KVWarden fills a gap as a no-Kubernetes single-node multi-tenant fair scheduler:
| System | Needs K8s | Multi-model | Tenant Fairness | Scenario |
|--------|-----------|-------------|-----------------|----------|
| NVIDIA Dynamo | Yes | Yes | No | Data center |
| llm-d (CNCF) | Yes | Single pool | No | Cloud-native large scale |
| Mammoth | Yes | Yes | No | Multi-hardware |
| AIBrix | Yes | Yes | No | Enterprise |
| Ollama | No | LRU eviction | No | Local single node |
| vLLM/SGLang | No | Single model | No | Basic inference |
| KVWarden | No | Yes (freq+recency) | Yes (token-bucket+DRR) | Single node (1-4 GPUs) |

## How to Use KVWarden

Quick start:
`pip install kvwarden`
`kvwarden serve --config configs/quickstart_fairness.yaml`
Wait for health check: `until curl -fs localhost:8000/health > /dev/null; do sleep2; done`
Send requests as tenants:
Noisy: `curl localhost:8000/v1/completions -H "X-Tenant-ID: noisy" -d '{"model":"llama31-8b","prompt":"...","max_tokens":64}'`
Quiet: `curl localhost:8000/v1/completions -H "X-Tenant-ID: quiet" -d '{"model":"llama31-8b","prompt":"...","max_tokens":64}'`
Config example (yaml): tenants with rate limits, models with engine/gpu memory. CLI tools: version, doctor, man, bench.

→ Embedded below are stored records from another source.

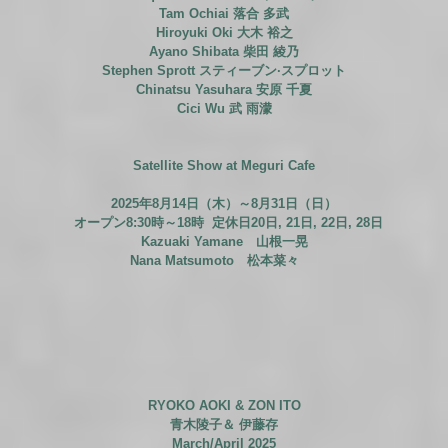
Tam Ochiai 落合 多武
Hiroyuki Oki 大木 裕之
Ayano Shibata 柴田 綾乃
Stephen Sprott スティーブン·スプロット
Chinatsu Yasuhara 安原 千夏
Cici Wu
武 雨濛
Satellite Show at Meguri Cafe
2025年8月14日（木）～8月31日（日）
オープン8:30時～18時 定休日20日, 21日, 22日, 28日
Kazuaki Yamane 山根一晃
Nana Matsumoto 松本菜々
RYOKO AOKI
&
ZON ITO
青木陵子
＆
伊藤存
March/April 2025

## Limitations and Future Roadmap

Limitations: Not a vLLM/SGLang replacement; not for K8s-scale deployments; no magic single-tenant TTFT improvement.
Use Cases: Single node (1-4 GPUs), no K8s, multi-tenant fairness needed, edge/local.
Future plans:
Short-term: 8-tenant test, Llama-3.1-70B on 4×A100, Mixtral MoE fairness.
v0.2.x: Multi-engine routing (vLLM ↔ SGLang).
v0.3: KV cache layering (LMCache), 32K context fairness.